IDB Opens Door to Bolivia: Paz and Goldfajn Seal Three-Phase Rescue Plan
In a conference room at the Inter-American Development Bank (IDB) headquarters, beneath the cold glow of a monitor reading 8:59 a.m., Bolivia’s president-elect Rodrigo Paz Pereira shook hands with IDB President Ilan Goldfajn. It was not a ceremonial gesture: it was the first handshake to formalize the multilateral lender’s financial and technical support for the Andean nation amid its worst economic crisis in two decades.
The Setting: An Oval Table and Two Flags
The meeting took place on the executive floor of the IDB’s glass-and-steel building in the U.S. capital. Around a dark-wood oval table sat ten people: Paz, sporting a Bolivian flag pin on his lapel; Goldfajn, flanked by dark-suited executives; and a mixed technical team. On the table: steaming coffee cups, IDB-branded folders, and the flags of Bolivia and Brazil—Goldfajn’s home country—as silent witnesses.
The IDB president opened with a personal congratulations: “I came to receive you and congratulate you in person,” Goldfajn later posted on his networks. Paz replied with a restrained smile: “Thank you for the warm welcome and the constructive dialogue.”
The Three-Phase Plan
The heart of the conversation was a support framework the IDB will coordinate with other multilateral lenders. Three stages, three priorities:
- Immediate Transition
Secure diesel and gasoline supplies, plus foreign-currency inflows to prevent logistical and financial collapse in the coming weeks. - Stabilization with Safety Net
Implement measures to shield the most vulnerable from bearing the recovery’s cost. - Structural Reforms
Design long-term policies to break Bolivia’s recurring crisis cycle.
Paz responded: “We will continue building opportunities for all together.”
Images That Speak
Two official photos, released by Goldfajn himself, capture the tone:
- The group shot: ten serious yet hopeful faces, open documents, half-finished coffee.
Participants during the working session at IDB headquarters. - The handshake: Paz and Goldfajn smiling in front of the IDB logo—relief more than euphoria.

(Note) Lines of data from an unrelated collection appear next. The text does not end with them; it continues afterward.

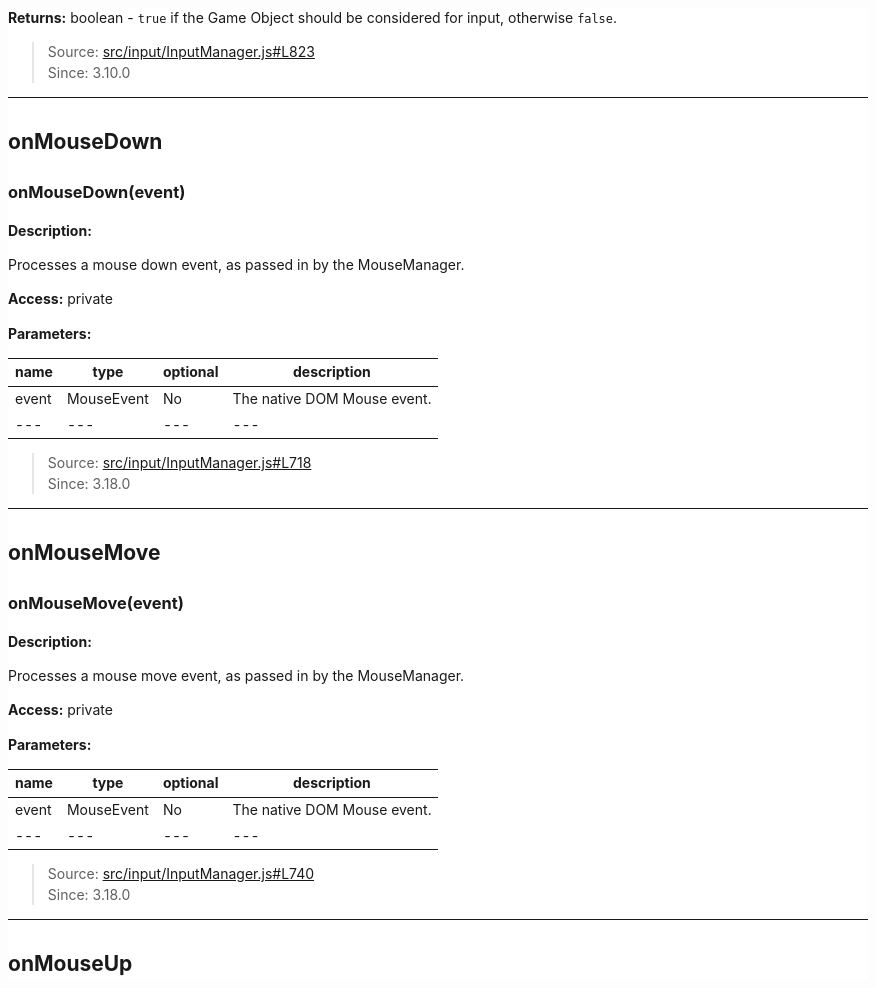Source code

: **Returns:** boolean - `true` if the Game Object should be considered for input, otherwise `false`.

> Source: [src/input/InputManager.js#L823](https://github.com/phaserjs/phaser/blob/v3.87.0/src/input/InputManager.js#L823)  
> Since: 3.10.0

---

## onMouseDown

### <instance> onMouseDown(event)

**Description:**

Processes a mouse down event, as passed in by the MouseManager.

**Access:** private

**Parameters:**

| name | type | optional | description |
| --- | --- | --- | --- |
| event | MouseEvent | No | The native DOM Mouse event. |
| --- | --- | --- | --- |

> Source: [src/input/InputManager.js#L718](https://github.com/phaserjs/phaser/blob/v3.87.0/src/input/InputManager.js#L718)  
> Since: 3.18.0

---

## onMouseMove

### <instance> onMouseMove(event)

**Description:**

Processes a mouse move event, as passed in by the MouseManager.

**Access:** private

**Parameters:**

| name | type | optional | description |
| --- | --- | --- | --- |
| event | MouseEvent | No | The native DOM Mouse event. |
| --- | --- | --- | --- |

> Source: [src/input/InputManager.js#L740](https://github.com/phaserjs/phaser/blob/v3.87.0/src/input/InputManager.js#L740)  
> Since: 3.18.0

---

## onMouseUp
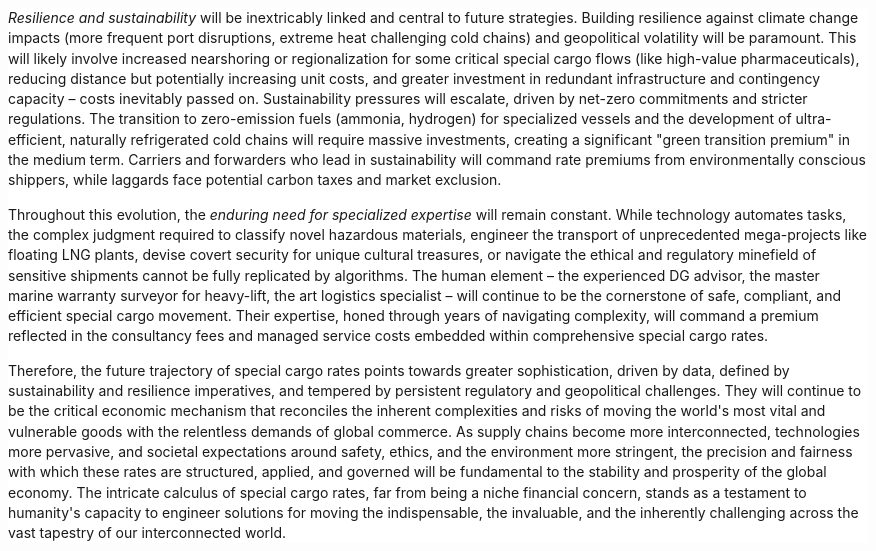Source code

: *Resilience and sustainability* will be inextricably linked and central to future strategies. Building resilience against climate change impacts (more frequent port disruptions, extreme heat challenging cold chains) and geopolitical volatility will be paramount. This will likely involve increased nearshoring or regionalization for some critical special cargo flows (like high-value pharmaceuticals), reducing distance but potentially increasing unit costs, and greater investment in redundant infrastructure and contingency capacity – costs inevitably passed on. Sustainability pressures will escalate, driven by net-zero commitments and stricter regulations. The transition to zero-emission fuels (ammonia, hydrogen) for specialized vessels and the development of ultra-efficient, naturally refrigerated cold chains will require massive investments, creating a significant "green transition premium" in the medium term. Carriers and forwarders who lead in sustainability will command rate premiums from environmentally conscious shippers, while laggards face potential carbon taxes and market exclusion.

Throughout this evolution, the *enduring need for specialized expertise* will remain constant. While technology automates tasks, the complex judgment required to classify novel hazardous materials, engineer the transport of unprecedented mega-projects like floating LNG plants, devise covert security for unique cultural treasures, or navigate the ethical and regulatory minefield of sensitive shipments cannot be fully replicated by algorithms. The human element – the experienced DG advisor, the master marine warranty surveyor for heavy-lift, the art logistics specialist – will continue to be the cornerstone of safe, compliant, and efficient special cargo movement. Their expertise, honed through years of navigating complexity, will command a premium reflected in the consultancy fees and managed service costs embedded within comprehensive special cargo rates.

Therefore, the future trajectory of special cargo rates points towards greater sophistication, driven by data, defined by sustainability and resilience imperatives, and tempered by persistent regulatory and geopolitical challenges. They will continue to be the critical economic mechanism that reconciles the inherent complexities and risks of moving the world's most vital and vulnerable goods with the relentless demands of global commerce. As supply chains become more interconnected, technologies more pervasive, and societal expectations around safety, ethics, and the environment more stringent, the precision and fairness with which these rates are structured, applied, and governed will be fundamental to the stability and prosperity of the global economy. The intricate calculus of special cargo rates, far from being a niche financial concern, stands as a testament to humanity's capacity to engineer solutions for moving the indispensable, the invaluable, and the inherently challenging across the vast tapestry of our interconnected world.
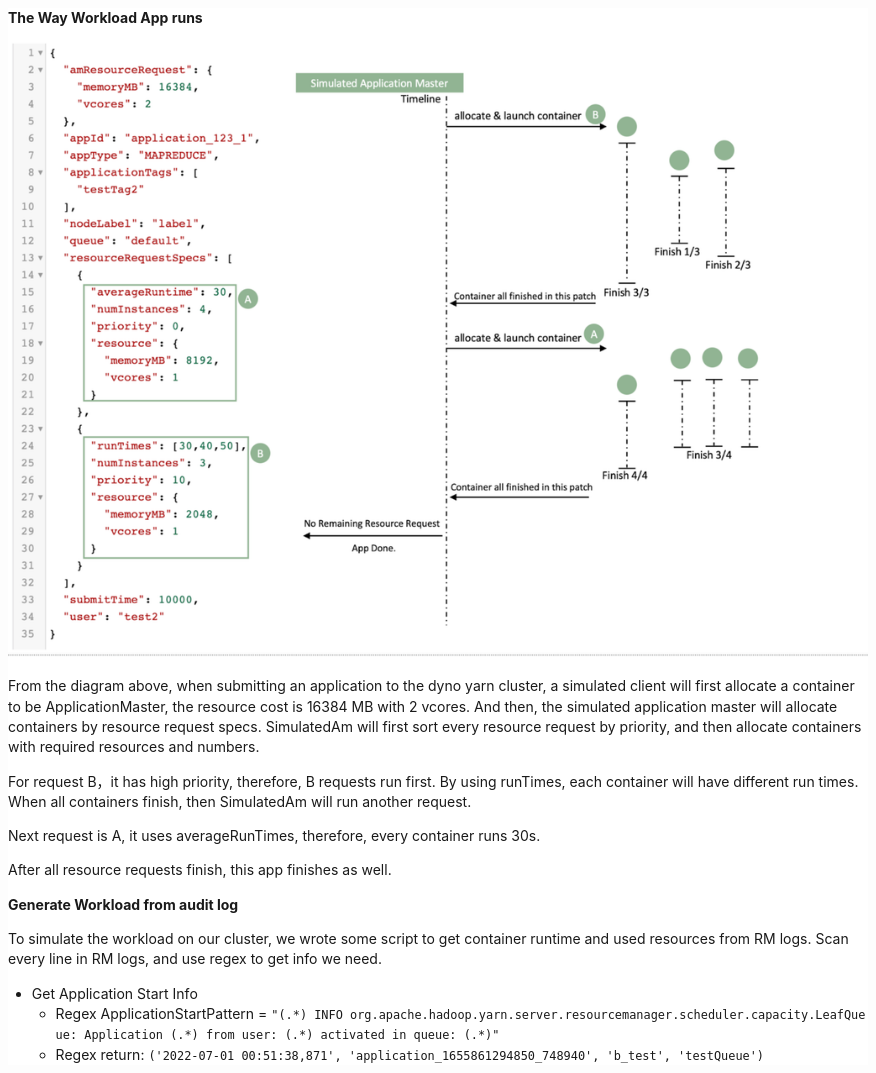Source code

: **The Way Workload App runs**

![WorkloadFlow](/assets/img/dynoyarn/WorkloadFlow.png)

From the diagram above, when submitting an application to the dyno yarn cluster, a simulated client will first allocate a container to be ApplicationMaster, the resource cost is 16384 MB with 2 vcores. And then, the simulated application master will allocate containers by resource request specs. SimulatedAm will first sort every resource request by priority, and then allocate containers with required resources and numbers.

For request B，it has high priority, therefore, B requests run first. By using runTimes, each container will have different run times. When all containers finish, then SimulatedAm will run another request.

Next request is A, it uses averageRunTimes, therefore, every container runs 30s.

After all resource requests finish, this app finishes as well.

**Generate Workload from audit log**

To simulate the workload on our cluster, we wrote some script to get container runtime and used resources from RM logs. Scan every line in RM logs, and use regex to get info we need.

- Get Application Start Info
  - Regex ApplicationStartPattern = ``"(.*) INFO org.apache.hadoop.yarn.server.resourcemanager.scheduler.capacity.LeafQueue: Application (.*) from user: (.*) activated in queue: (.*)"``
  - Regex return:  ``('2022-07-01 00:51:38,871', 'application_1655861294850_748940', 'b_test', 'testQueue')``

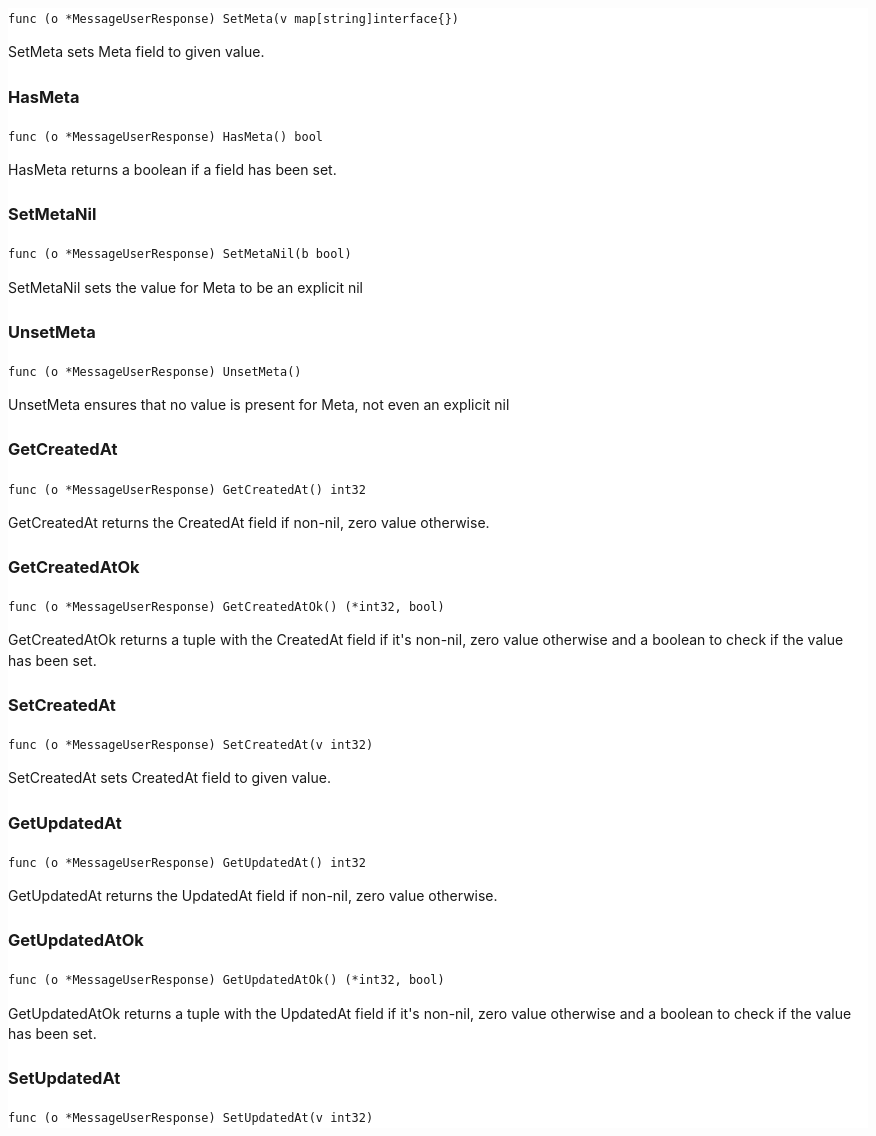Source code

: `func (o *MessageUserResponse) SetMeta(v map[string]interface{})`

SetMeta sets Meta field to given value.

### HasMeta

`func (o *MessageUserResponse) HasMeta() bool`

HasMeta returns a boolean if a field has been set.

### SetMetaNil

`func (o *MessageUserResponse) SetMetaNil(b bool)`

 SetMetaNil sets the value for Meta to be an explicit nil

### UnsetMeta
`func (o *MessageUserResponse) UnsetMeta()`

UnsetMeta ensures that no value is present for Meta, not even an explicit nil
### GetCreatedAt

`func (o *MessageUserResponse) GetCreatedAt() int32`

GetCreatedAt returns the CreatedAt field if non-nil, zero value otherwise.

### GetCreatedAtOk

`func (o *MessageUserResponse) GetCreatedAtOk() (*int32, bool)`

GetCreatedAtOk returns a tuple with the CreatedAt field if it's non-nil, zero value otherwise
and a boolean to check if the value has been set.

### SetCreatedAt

`func (o *MessageUserResponse) SetCreatedAt(v int32)`

SetCreatedAt sets CreatedAt field to given value.


### GetUpdatedAt

`func (o *MessageUserResponse) GetUpdatedAt() int32`

GetUpdatedAt returns the UpdatedAt field if non-nil, zero value otherwise.

### GetUpdatedAtOk

`func (o *MessageUserResponse) GetUpdatedAtOk() (*int32, bool)`

GetUpdatedAtOk returns a tuple with the UpdatedAt field if it's non-nil, zero value otherwise
and a boolean to check if the value has been set.

### SetUpdatedAt

`func (o *MessageUserResponse) SetUpdatedAt(v int32)`
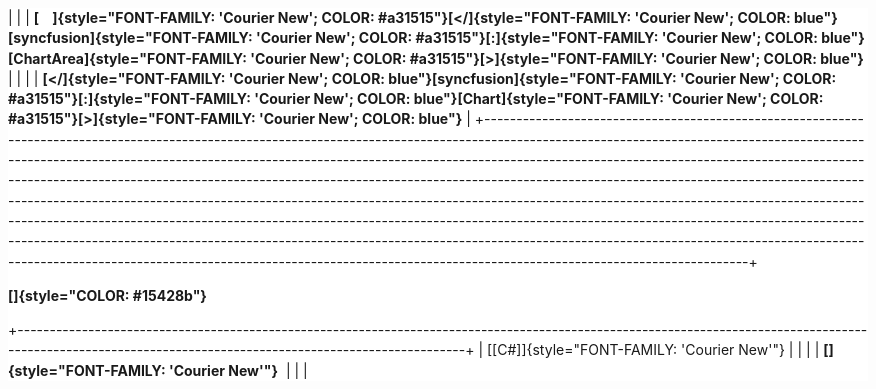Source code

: |                                                                                                                                                                                                                                                                                                                                                                                                                                                                                                                                                                                                                                                                                                                                                                                                                                                                                                                                                                                                            |
| **[    ]{style="FONT-FAMILY: 'Courier New'; COLOR: #a31515"}[\</]{style="FONT-FAMILY: 'Courier New'; COLOR: blue"}[syncfusion]{style="FONT-FAMILY: 'Courier New'; COLOR: #a31515"}[:]{style="FONT-FAMILY: 'Courier New'; COLOR: blue"}[ChartArea]{style="FONT-FAMILY: 'Courier New'; COLOR: #a31515"}[\>]{style="FONT-FAMILY: 'Courier New'; COLOR: blue"}**                                                                                                                                                                                                                                                                                                                                                                                                                                                                                                                                                                                                                                               |
|                                                                                                                                                                                                                                                                                                                                                                                                                                                                                                                                                                                                                                                                                                                                                                                                                                                                                                                                                                                                            |
| **[\</]{style="FONT-FAMILY: 'Courier New'; COLOR: blue"}[syncfusion]{style="FONT-FAMILY: 'Courier New'; COLOR: #a31515"}[:]{style="FONT-FAMILY: 'Courier New'; COLOR: blue"}[Chart]{style="FONT-FAMILY: 'Courier New'; COLOR: #a31515"}[\>]{style="FONT-FAMILY: 'Courier New'; COLOR: blue"}**                                                                                                                                                                                                                                                                                                                                                                                                                                                                                                                                                                                                                                                                                                             |
+------------------------------------------------------------------------------------------------------------------------------------------------------------------------------------------------------------------------------------------------------------------------------------------------------------------------------------------------------------------------------------------------------------------------------------------------------------------------------------------------------------------------------------------------------------------------------------------------------------------------------------------------------------------------------------------------------------------------------------------------------------------------------------------------------------------------------------------------------------------------------------------------------------------------------------------------------------------------------------------------------------+

**[]{style="COLOR: #15428b"}** 

+-----------------------------------------------------------------------------------------------------------------------------------------------------------------------------------------------------------+
| [\[C#\]]{style="FONT-FAMILY: 'Courier New'"}                                                                                                                                                              |
|                                                                                                                                                                                                           |
| **[]{style="FONT-FAMILY: 'Courier New'"}**                                                                                                                                                                |
|                                                                                                                                                                                                           |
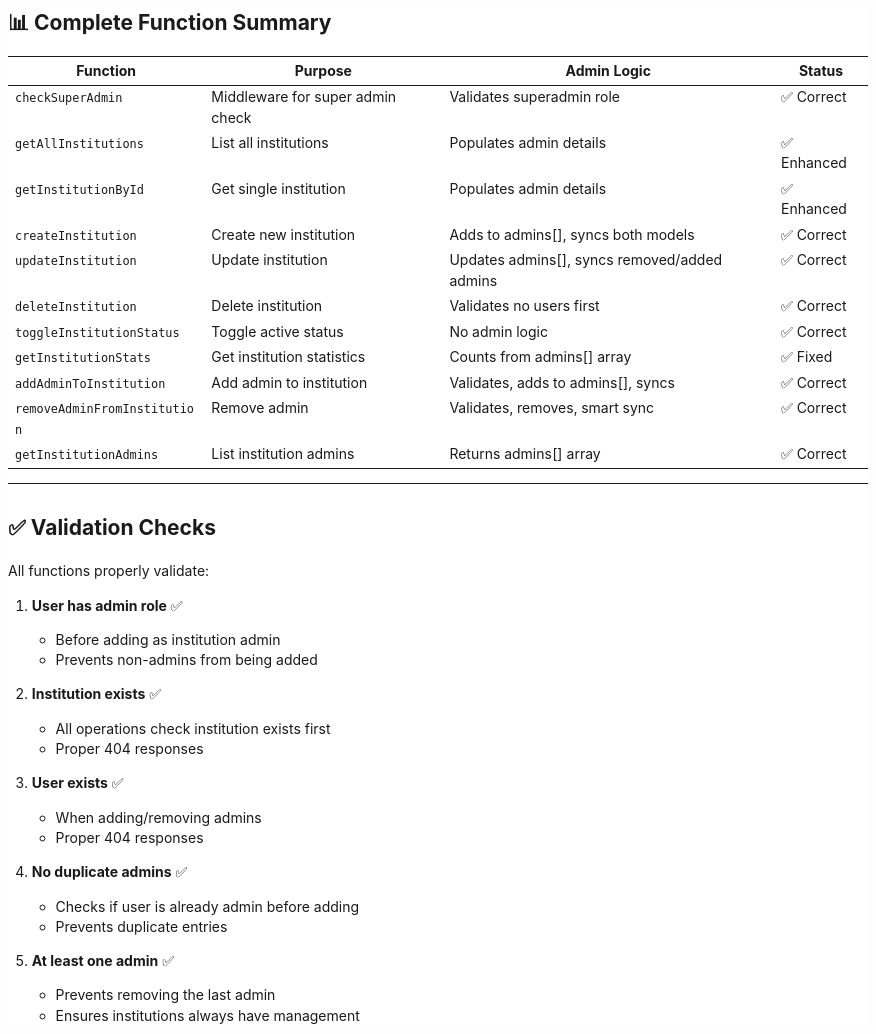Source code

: 
## 📊 **Complete Function Summary**

| Function                     | Purpose                          | Admin Logic                                  | Status      |
| ---------------------------- | -------------------------------- | -------------------------------------------- | ----------- |
| `checkSuperAdmin`            | Middleware for super admin check | Validates superadmin role                    | ✅ Correct  |
| `getAllInstitutions`         | List all institutions            | Populates admin details                      | ✅ Enhanced |
| `getInstitutionById`         | Get single institution           | Populates admin details                      | ✅ Enhanced |
| `createInstitution`          | Create new institution           | Adds to admins[], syncs both models          | ✅ Correct  |
| `updateInstitution`          | Update institution               | Updates admins[], syncs removed/added admins | ✅ Correct  |
| `deleteInstitution`          | Delete institution               | Validates no users first                     | ✅ Correct  |
| `toggleInstitutionStatus`    | Toggle active status             | No admin logic                               | ✅ Correct  |
| `getInstitutionStats`        | Get institution statistics       | Counts from admins[] array                   | ✅ Fixed    |
| `addAdminToInstitution`      | Add admin to institution         | Validates, adds to admins[], syncs           | ✅ Correct  |
| `removeAdminFromInstitution` | Remove admin                     | Validates, removes, smart sync               | ✅ Correct  |
| `getInstitutionAdmins`       | List institution admins          | Returns admins[] array                       | ✅ Correct  |

---

## ✅ **Validation Checks**

All functions properly validate:

1. **User has admin role** ✅

   - Before adding as institution admin
   - Prevents non-admins from being added

2. **Institution exists** ✅

   - All operations check institution exists first
   - Proper 404 responses

3. **User exists** ✅

   - When adding/removing admins
   - Proper 404 responses

4. **No duplicate admins** ✅

   - Checks if user is already admin before adding
   - Prevents duplicate entries

5. **At least one admin** ✅

   - Prevents removing the last admin
   - Ensures institutions always have management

Official handshake sealing the agreement between Bolivia and the IDB.
The Broader Diplomatic Push
The meeting is part of Paz’s Washington offensive. Hours earlier he met with Senator Marco Rubio and other Republican leaders. The message is unequivocal: Bolivia needs urgent financial oxygen, and the IDB will be the first supplier.
Voices from La Paz
In Bolivia, the news landed like a balm. “It’s the first concrete sign the world isn’t turning its back on us,” said a La Paz economic analyst who asked to remain anonymous. At gas stations, where lines stretch over 500 meters, the most repeated phrase is: “Let’s hope the dollars arrive before patience runs out.”
Epilogue in One Line
As Paz left the IDB building, autumn sun already warmed Washington’s streets. In his pocket: a commitment sealed with a handshake and a timeline that, for the first time in months, doesn’t begin with the word “crisis.” It begins with “transition.”